I have very little business experience, but I would guess this is less the case with engineers. Nerds care a little more about substance because that's what their job entails. Meanwhile, business guys care about how one sells oneself because that's their trade and they enjoy seeing it done well.
Good marketing gets you hired. Good networking gives you job opportunities around the globe. Good marketing gets you promotions and bonuses. Good marketing keeps your group's product from getting the axe.
Eventually the fakes get found out. You have to be able to back up your marketing with something real.
Most good organizations will be suspicious of pure marketing claims unless they can be backed up with hard evidence. So yeah, they'll interview you based on that referral, but you still have to ace the interview. They'll hire you based on the interview, but they'll fire you if you don't perform well on the job.
> Eventually the fakes get found out. You have to be able to back up your marketing with something real.
How long is "eventually"? You only need a handful of years marketing crazy financial products to walk away with a fortune. The people who get found out aren't the ones who get hurt.
Not really. This is a myth that marketing schysters try to peddle. A lot of naive people like this view though. These people would have you believe that nothing survives without marketing. When's the last time you saw a commercial for heroin or cocaine? It seems sales are pretty good for those products.
And yet, again, all the marketing in the world couldn't build one bridge. It just inherently cannot. Sorry.
Your argument is that celebrities use drugs? Really? Celebrities also eat food, breath air, and sleep.

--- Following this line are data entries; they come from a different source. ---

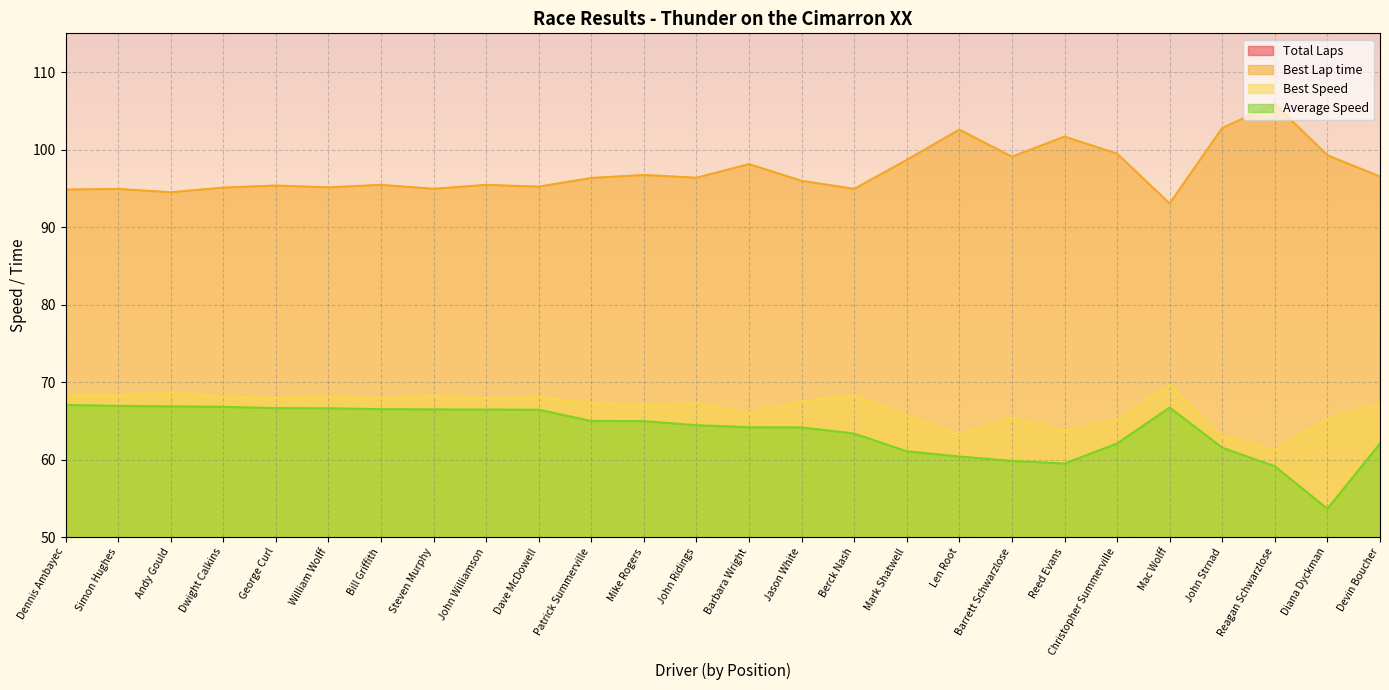

At which label does Average Speed reach its minimum?

Diana Dyckman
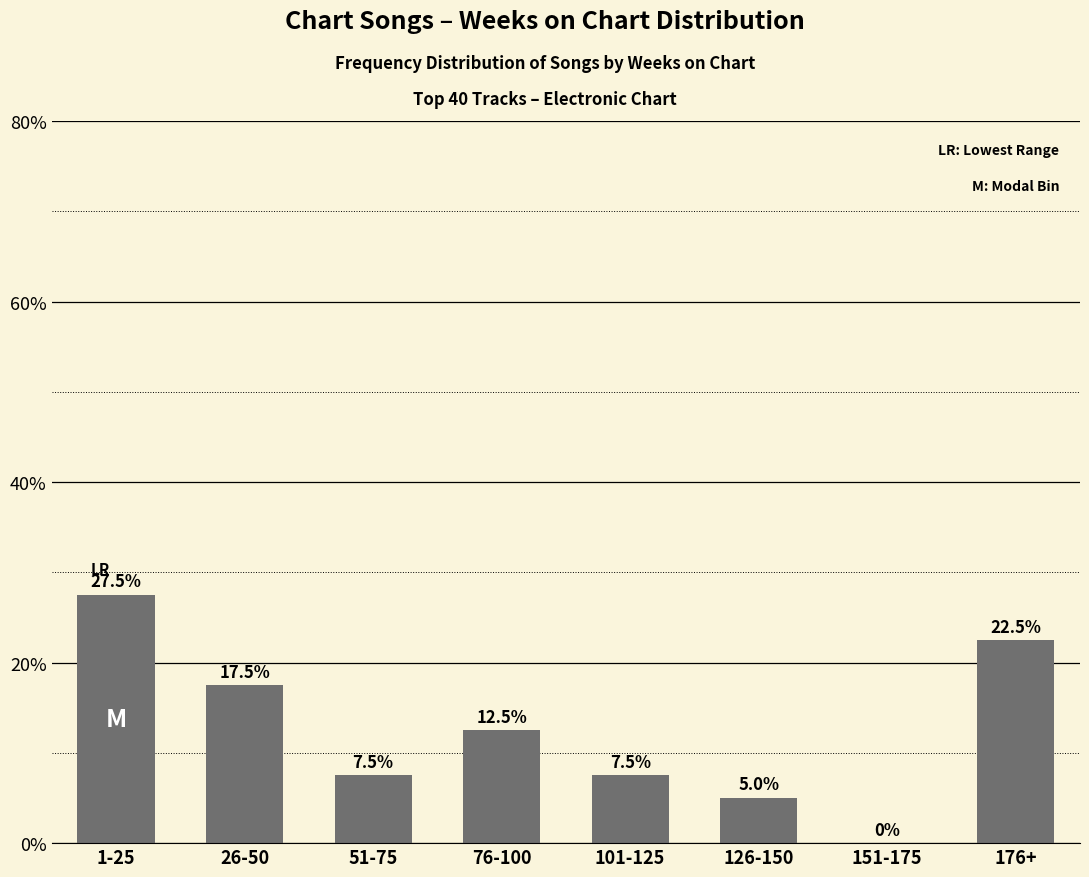

Reading left to right, extract all data points from this chart.

27.5	17.5	7.5	12.5	7.5	5.0	0.0	22.5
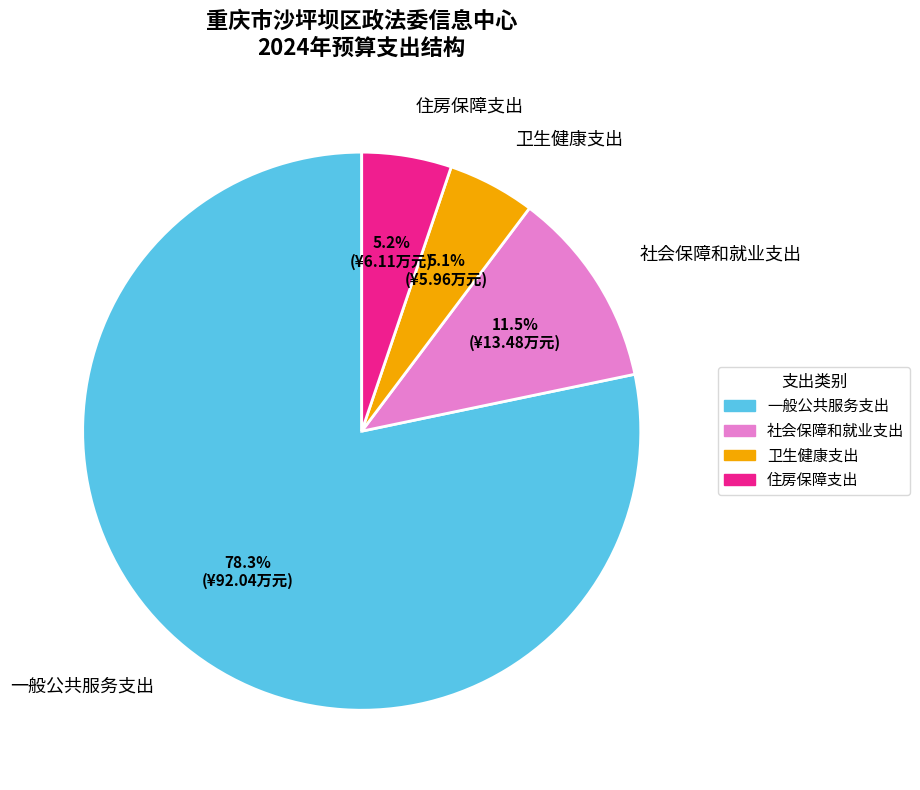

Which slice is the largest?

一般公共服务支出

Maybe you should spend more time evaluating your arguments and less time on OK Magazine. Homeless people, business people, house wives, blue collar workers, people of every walk of life use drugs. Big deal.And the products are all sold without marketing propaganda. How many crack dealers do you really think read Seth Godin? Or "How to Win Friends and Influece?"
What is stupid exactly about my "bridge" argument? What does the "bridge to nowhere" have to do with anything? That is just a Red Herring. All the marketing in the world will never produce any non-trivial feat of engineering. Sorry. Part of the issue is that you and people of your view want to point to marketing for the success of any idea; you have no demarcation criterion.